The file needs to be opened, then the id replaced line by line.
Here is the docs reference for file I/O and str.replace().

gff_filename = 'filename.gff'
replace_string = 'dd_g4_1G94'
replace_with = 'dd_0001'

lines = []
with open(gff_filename, 'r') as gff_file:
    for line in gff_file:
        line = line.replace(replace_string, replace_with)
        lines.append(line)

with open(gff_filename, 'w') as gff_file:
    gff_file.writelines(lines)

Tested in Windows 10, Python 3.5.1, this works.

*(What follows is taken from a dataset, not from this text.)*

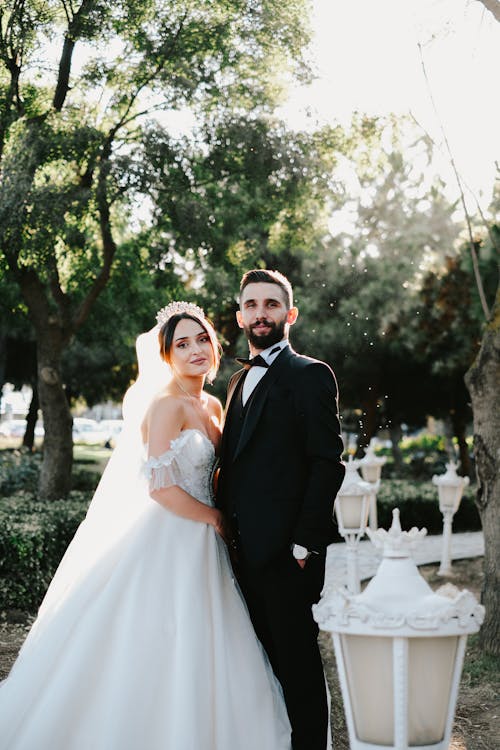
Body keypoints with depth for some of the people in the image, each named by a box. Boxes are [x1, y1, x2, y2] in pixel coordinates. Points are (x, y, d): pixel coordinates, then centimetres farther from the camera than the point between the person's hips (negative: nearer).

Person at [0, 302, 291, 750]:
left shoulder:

To search for ids, you should use regex.

import re

gff_filename = 'filename.gff'
replace_with = 'dd_{}'
re_pattern = r'ID=(.*?)[;.]'

ids  = []
lines = []
with open(gff_filename, 'r') as gff_file:
    file_lines = [line for line in gff_file]

for line in file_lines:
    matches = re.findall(re_pattern, line)
    for found_id in matches:
        if found_id not in ids:
            ids.append(found_id)

for line in file_lines:
    for ID in ids:
        if ID in line:
            id_suffix = str(ids.index(ID)).zfill(4)
            line = line.replace(ID, replace_with.format(id_suffix))
    lines.append(line)

with open(gff_filename, 'w') as gff_file:
    gff_file.writelines(lines)

There are other ways of doing this, but this is quite robust.